DOCTOR WHO SAISON 8

Pour ceux et celles qui suivent Doctor Who depuis le relaunch de la série il y a une décennie, le changement du personnage principal a toujours été un moment difficile, mélange de tristesse, de frustration, puis de joie. L’arrivée de Peter Capaldi ne fait pas exception à la règle.

La variante cette fois-ci, c’est que les producteurs de la série ont décidé de revenir avec un Docteur bien plus âgé afin de recréer la dynamique des premières décennies. Un pari risqué quand on sait l’amour que les fans ont pu porter à Christopher Eccleston, David Tennant et Matt Smith.
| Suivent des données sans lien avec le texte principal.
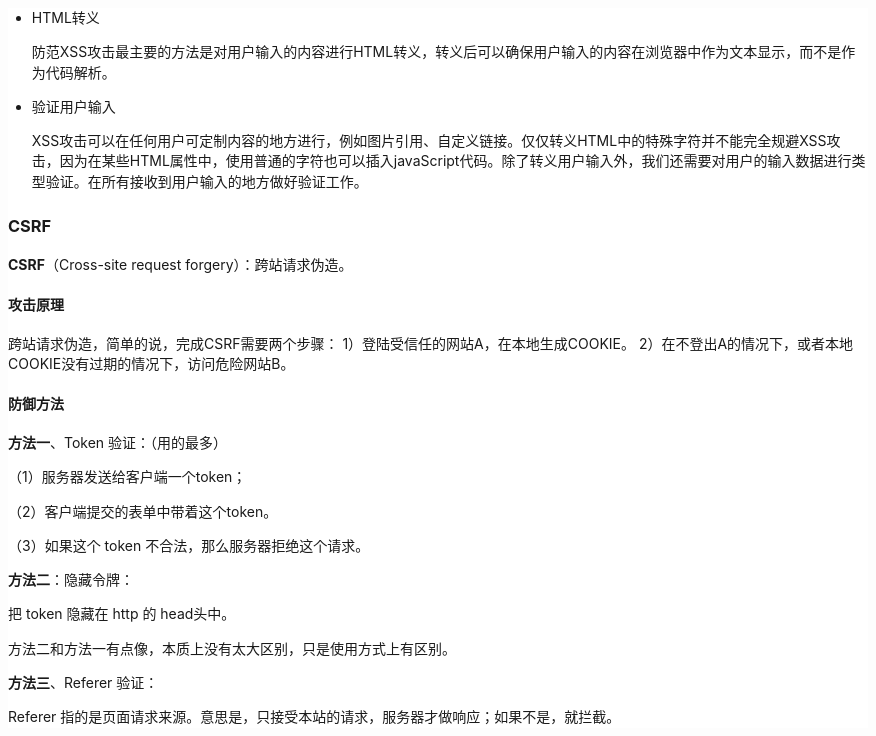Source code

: - HTML转义

  防范XSS攻击最主要的方法是对用户输入的内容进行HTML转义，转义后可以确保用户输入的内容在浏览器中作为文本显示，而不是作为代码解析。

- 验证用户输入

  XSS攻击可以在任何用户可定制内容的地方进行，例如图片引用、自定义链接。仅仅转义HTML中的特殊字符并不能完全规避XSS攻击，因为在某些HTML属性中，使用普通的字符也可以插入javaScript代码。除了转义用户输入外，我们还需要对用户的输入数据进行类型验证。在所有接收到用户输入的地方做好验证工作。

### CSRF

**CSRF**（Cross-site request forgery）：跨站请求伪造。

#### 攻击原理

跨站请求伪造，简单的说，完成CSRF需要两个步骤：
1）登陆受信任的网站A，在本地生成COOKIE。
2）在不登出A的情况下，或者本地COOKIE没有过期的情况下，访问危险网站B。

#### 防御方法

**方法一**、Token 验证：（用的最多）

（1）服务器发送给客户端一个token；

（2）客户端提交的表单中带着这个token。

（3）如果这个 token 不合法，那么服务器拒绝这个请求。

**方法二**：隐藏令牌：

把 token 隐藏在 http 的 head头中。

方法二和方法一有点像，本质上没有太大区别，只是使用方式上有区别。

**方法三**、Referer 验证：

Referer 指的是页面请求来源。意思是，只接受本站的请求，服务器才做响应；如果不是，就拦截。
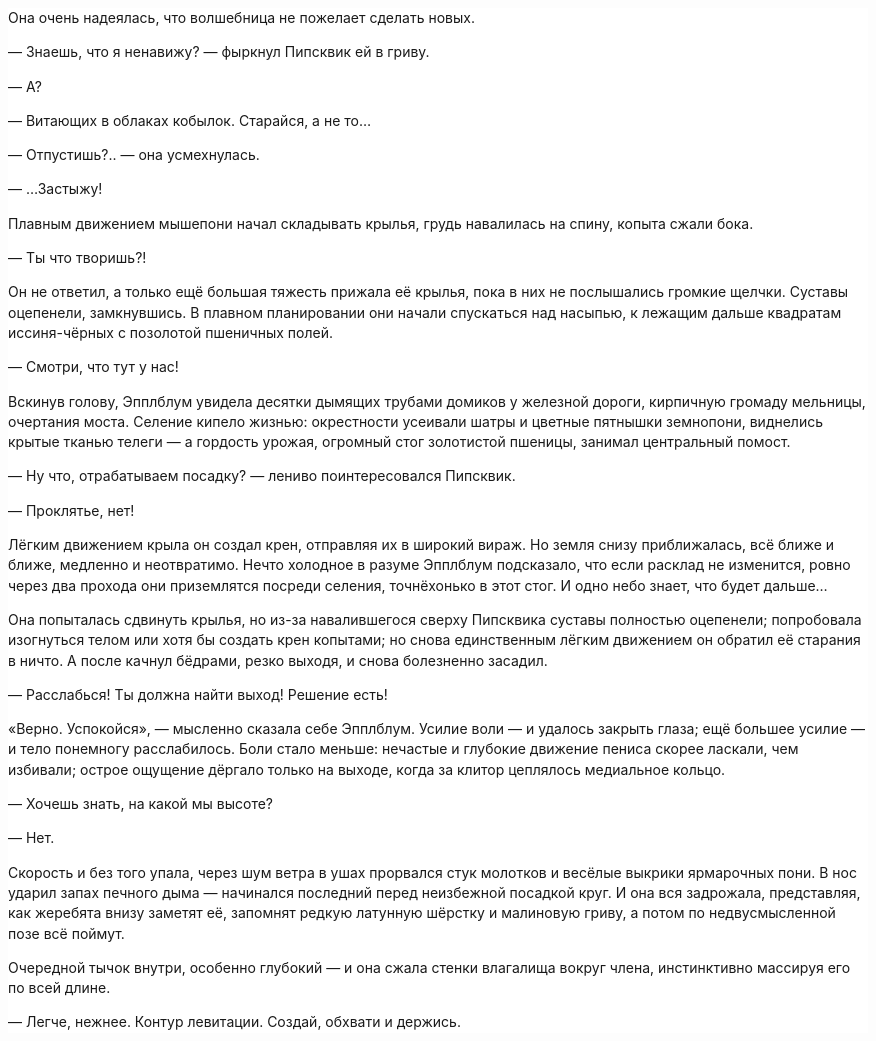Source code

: Она очень надеялась, что волшебница не пожелает сделать новых.

— Знаешь, что я ненавижу? — фыркнул Пипсквик ей в гриву.

— А?

— Витающих в облаках кобылок. Старайся, а не то…

— Отпустишь?.. — она усмехнулась.

— …Застыжу!

Плавным движением мышепони начал складывать крылья, грудь навалилась на спину, копыта сжали бока.

— Ты что творишь?!

Он не ответил, а только ещё большая тяжесть прижала её крылья, пока в них не послышались громкие щелчки. Суставы оцепенели, замкнувшись. В плавном планировании они начали спускаться над насыпью, к лежащим дальше квадратам иссиня-чёрных с позолотой пшеничных полей.

— Смотри, что тут у нас!

Вскинув голову, Эпплблум увидела десятки дымящих трубами домиков у железной дороги, кирпичную громаду мельницы, очертания моста. Селение кипело жизнью: окрестности усеивали шатры и цветные пятнышки земнопони, виднелись крытые тканью телеги — а гордость урожая, огромный стог золотистой пшеницы, занимал центральный помост.

— Ну что, отрабатываем посадку? — лениво поинтересовался Пипсквик.

— Проклятье, нет!

Лёгким движением крыла он создал крен, отправляя их в широкий вираж. Но земля снизу приближалась, всё ближе и ближе, медленно и неотвратимо. Нечто холодное в разуме Эпплблум подсказало, что если расклад не изменится, ровно через два прохода они приземлятся посреди селения, точнёхонько в этот стог. И одно небо знает, что будет дальше…

Она попыталась сдвинуть крылья, но из-за навалившегося сверху Пипсквика суставы полностью оцепенели; попробовала изогнуться телом или хотя бы создать крен копытами; но снова единственным лёгким движением он обратил её старания в ничто. А после качнул бёдрами, резко выходя, и снова болезненно засадил.

— Расслабься! Ты должна найти выход! Решение есть!

«Верно. Успокойся», — мысленно сказала себе Эпплблум. Усилие воли — и удалось закрыть глаза; ещё большее усилие — и тело понемногу расслабилось. Боли стало меньше: нечастые и глубокие движение пениса скорее ласкали, чем избивали; острое ощущение дёргало только на выходе, когда за клитор цеплялось медиальное кольцо.

— Хочешь знать, на какой мы высоте?

— Нет.

Скорость и без того упала, через шум ветра в ушах прорвался стук молотков и весёлые выкрики ярмарочных пони. В нос ударил запах печного дыма — начинался последний перед неизбежной посадкой круг. И она вся задрожала, представляя, как жеребята внизу заметят её, запомнят редкую латунную шёрстку и малиновую гриву, а потом по недвусмысленной позе всё поймут.

Очередной тычок внутри, особенно глубокий — и она сжала стенки влагалища вокруг члена, инстинктивно массируя его по всей длине.

— Легче, нежнее. Контур левитации. Создай, обхвати и держись.

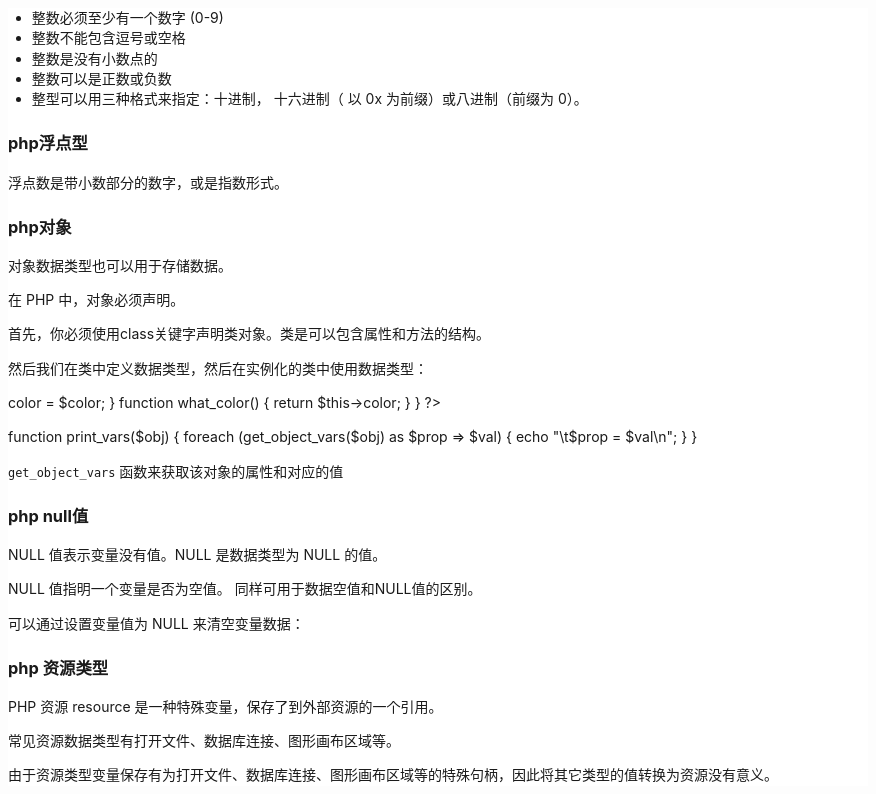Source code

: - 整数必须至少有一个数字 (0-9)
- 整数不能包含逗号或空格
- 整数是没有小数点的
- 整数可以是正数或负数
- 整型可以用三种格式来指定：十进制， 十六进制（ 以 0x 为前缀）或八进制（前缀为 0）。

### php浮点型

浮点数是带小数部分的数字，或是指数形式。

### php对象

对象数据类型也可以用于存储数据。

在 PHP 中，对象必须声明。

首先，你必须使用class关键字声明类对象。类是可以包含属性和方法的结构。

然后我们在类中定义数据类型，然后在实例化的类中使用数据类型：

<?php
class Car
{
 ` var $color;`
  function __construct($color="green") {
    $this->color = $color;
  }
  function what_color() {
    return $this->color;
  }
}
?>

function print_vars($obj) {
  foreach (get_object_vars($obj) as $prop => $val) {
   echo "\t$prop = $val\n";
  }
}

`get_object_vars` 函数来获取该对象的属性和对应的值

### php null值

NULL 值表示变量没有值。NULL 是数据类型为 NULL 的值。

NULL 值指明一个变量是否为空值。 同样可用于数据空值和NULL值的区别。

可以通过设置变量值为 NULL 来清空变量数据：

### php 资源类型

PHP 资源 resource 是一种特殊变量，保存了到外部资源的一个引用。

常见资源数据类型有打开文件、数据库连接、图形画布区域等。

由于资源类型变量保存有为打开文件、数据库连接、图形画布区域等的特殊句柄，因此将其它类型的值转换为资源没有意义。
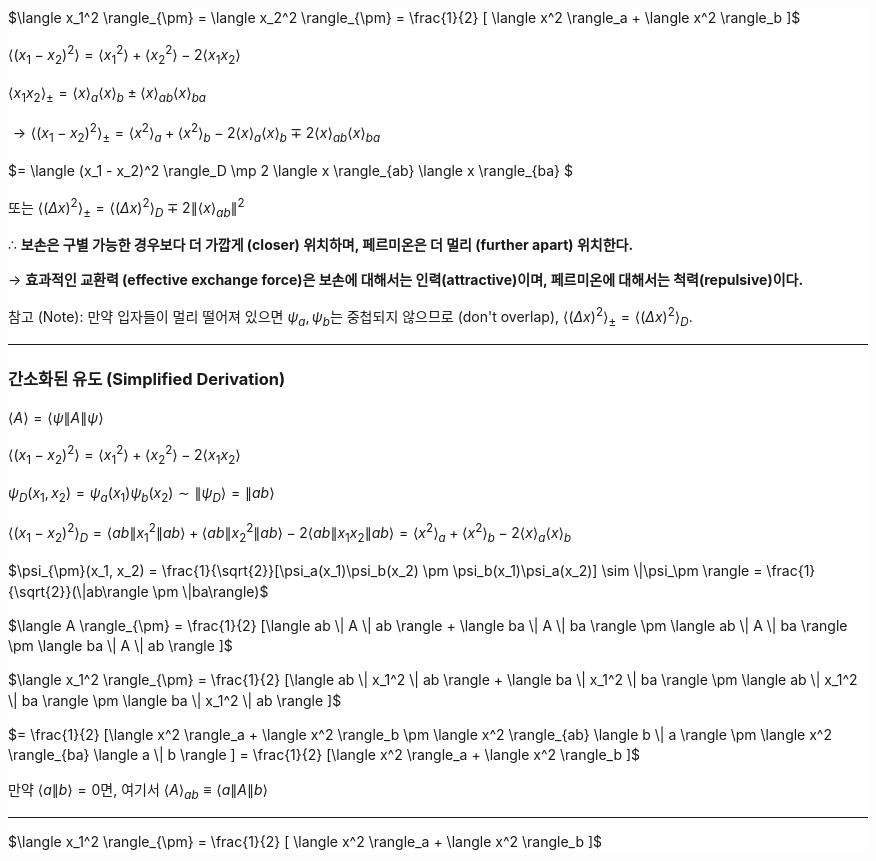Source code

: $\langle x_1^2 \rangle_{\pm} = \langle x_2^2 \rangle_{\pm} = \frac{1}{2} [ \langle x^2 \rangle_a + \langle x^2 \rangle_b ]$

$\langle (x_1 - x_2)^2 \rangle = \langle x^2_1 \rangle + \langle x^2_2 \rangle - 2 \langle x_1 x_2 \rangle$

$\langle x_1 x_2 \rangle_{\pm} = \langle x \rangle_a \langle x \rangle_b \pm \langle x \rangle_{ab} \langle x \rangle_{ba}$


$\to \langle (x_1 - x_2)^2 \rangle_{\pm} = \langle x^2 \rangle_a + \langle x^2 \rangle_b - 2 \langle x \rangle_a \langle x \rangle_b \mp 2 \langle x \rangle_{ab} \langle x \rangle_{ba}$

$= \langle (x_1 - x_2)^2 \rangle_D \mp 2 \langle x \rangle_{ab} \langle x \rangle_{ba} $

또는 $\langle (\Delta x)^2 \rangle_{\pm} = \langle (\Delta x)^2 \rangle_D \mp 2 \|\langle x \rangle_{ab}\|^2$

$\therefore$ **보손은 구별 가능한 경우보다 더 가깝게 (closer) 위치하며, 페르미온은 더 멀리 (further apart) 위치한다.**

$\to$ **효과적인 교환력 (effective exchange force)은 보손에 대해서는 인력(attractive)이며, 페르미온에 대해서는 척력(repulsive)이다.**

참고 (Note): 만약 입자들이 멀리 떨어져 있으면 $\psi_a, \psi_b$는 중첩되지 않으므로 (don't overlap), $\langle (\Delta x)^2 \rangle_{\pm} = \langle (\Delta x)^2 \rangle_D$.

***

### **간소화된 유도 (Simplified Derivation)**

$\langle A \rangle = \langle \psi \| A \| \psi \rangle$

$\langle (x_1 - x_2)^2 \rangle = \langle x_1^2 \rangle + \langle x_2^2 \rangle - 2 \langle x_1 x_2 \rangle$

$\psi_D(x_1, x_2) = \psi_a(x_1) \psi_b(x_2) \sim \|\psi_D \rangle = \|a b \rangle$

$\langle (x_1 - x_2)^2 \rangle_D = \langle ab \| x_1^2 \| ab \rangle + \langle ab \| x_2^2 \| ab \rangle - 2 \langle ab \| x_1 x_2 \| ab \rangle = \langle x^2 \rangle_a + \langle x^2 \rangle_b - 2 \langle x \rangle_a \langle x \rangle_b$

$\psi_{\pm}(x_1, x_2) = \frac{1}{\sqrt{2}}[\psi_a(x_1)\psi_b(x_2) \pm \psi_b(x_1)\psi_a(x_2)] \sim \|\psi_\pm \rangle = \frac{1}{\sqrt{2}}(\|ab\rangle \pm \|ba\rangle)$

$\langle A \rangle_{\pm} = \frac{1}{2} [\langle ab \| A \| ab \rangle + \langle ba \| A \| ba \rangle \pm \langle ab \| A \| ba \rangle \pm \langle ba \| A \| ab \rangle ]$

$\langle x_1^2 \rangle_{\pm} = \frac{1}{2} [\langle ab \| x_1^2 \| ab \rangle + \langle ba \| x_1^2 \| ba \rangle \pm \langle ab \| x_1^2 \| ba \rangle \pm \langle ba \| x_1^2 \| ab \rangle ]$

$= \frac{1}{2} [\langle x^2 \rangle_a + \langle x^2 \rangle_b \pm \langle x^2 \rangle_{ab} \langle b \| a \rangle \pm \langle x^2 \rangle_{ba} \langle a \| b \rangle ] = \frac{1}{2} [\langle x^2 \rangle_a + \langle x^2 \rangle_b ]$ 

만약 $\langle a \| b \rangle = 0$면, 
여기서 $\langle A \rangle_{ab} \equiv \langle a \| A \| b \rangle$

***

$\langle x_1^2 \rangle_{\pm} = \frac{1}{2} [ \langle x^2 \rangle_a + \langle x^2 \rangle_b ]$
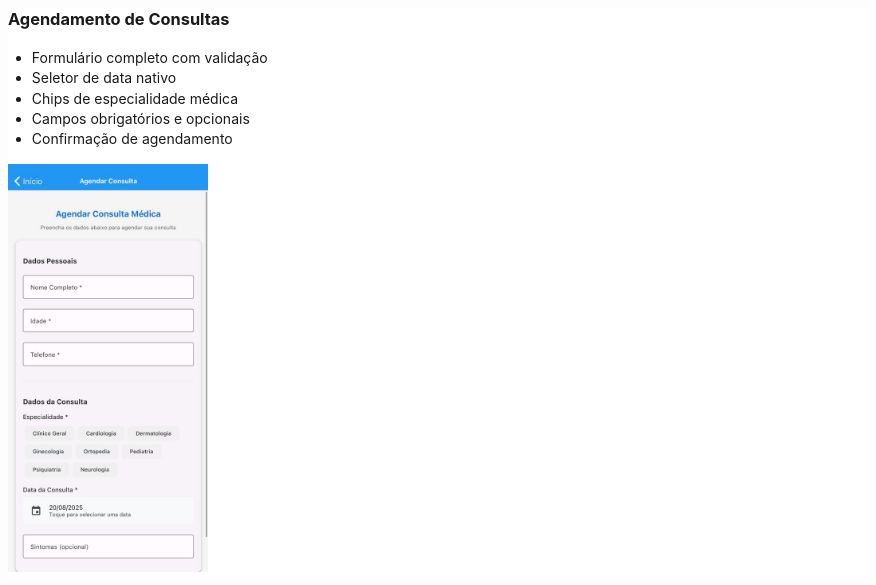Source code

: ### **Agendamento de Consultas**
- Formulário completo com validação
- Seletor de data nativo
- Chips de especialidade médica
- Campos obrigatórios e opcionais
- Confirmação de agendamento

<img src="assets/agendar-consultas.jpg" alt="Tela de Agendamento" width="200"/>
Cette problématique qui en a effrayé plus d’un(e) et traité avec brio par Steven Moffat et toute son équipe créatrice, transposant ce problème de continuité au travers du personnage de Clara, la jeune équipière du Docteur qui, dès le premier épisode, récupère cet homme de 55 ans (Capaldi en fait dix de plus) totalement déboussolé par sa régénération et ne contrôlant plus rien. La romance qui semblait exister entre elle et le précédent Docteur (Matt Smith) n’existe désormais plus. Pire, le nouveau Docteur est un personnage plutôt désagréable, sans tact et visiblement hanté par ses actes passés, se demandant sans cesse s’il est une bonne personne sans vraiment essayer de se comporter comme tel.

Heureusement, cette transition est rapidement expédiée et a série reprend ses marques avec un bonheur incertain, toujours au travers du personnage de Clara qui finit par comprendre et accepter ce nouveau Docteur qui n’est en fait que la somme des précédents.

Sans vouloir trop raconter la série, il est intéressant d’assister à l’avènement de ce douzième Docteur, Peter Capaldi lui donnant un éclairage unique qui va presque à rebours de ses précédentes incarnation, notre Timelord apparaissant sous un jour bien plus sombre et inquiétant que par le passé, ce qui est d’autant plus paradoxal du fait qu’il est totalement baladé par un autre personnage qui semble tirer les ficelles et dont la véritable identité sera le grand choc de cette saison.

Personnellement, c’est aussi la saison où j’aurai enfin totalement accepté le personnage de Clara, joué par la sublime Jenna Coleman. Il lui aura fallu du temps pour faire oublier Rose Tyler et Amy Pond, la faute à des Docteurs tellement excentriques et cutes qu’ils vampirisaient littéralement l’écran à eux-tout seuls. Avec ce douzième Docteur, manipulateur et quelque peu désagréable, Clara peut enfin tirer la couverture à elle, devenant en quelque sorte l’élément principal de l’histoire, le spectateur ne pouvant plus s’accrocher uniquement au sort du Docteur, surtout quand ce dernier semble être en pleine crise existentielle, comme le montre sa ridicule jalousie envers le personnage de Danny Pink, petit ami de Clara et ancien militaire, ce qui n’arrange rien à l’animosité du Docteur, bien connu pour ses rapports tendus avec la chose militaire.

Heureusement, Doctor Who étant une série exceptionnelle dans ses rebondissements narratifs, il se passe un miracle dans cette huitième saison qui fait que tout va reprendre son cours naturel au cours d’une conclusion bien sombre qui marquera pour beaucoup la véritable naissance du douzième Docteur. De très bon présage pour la saison neuf, qui sera hélas aussi la dernière pour Jenna Coleman et la première pour une certaine Maisie Williams.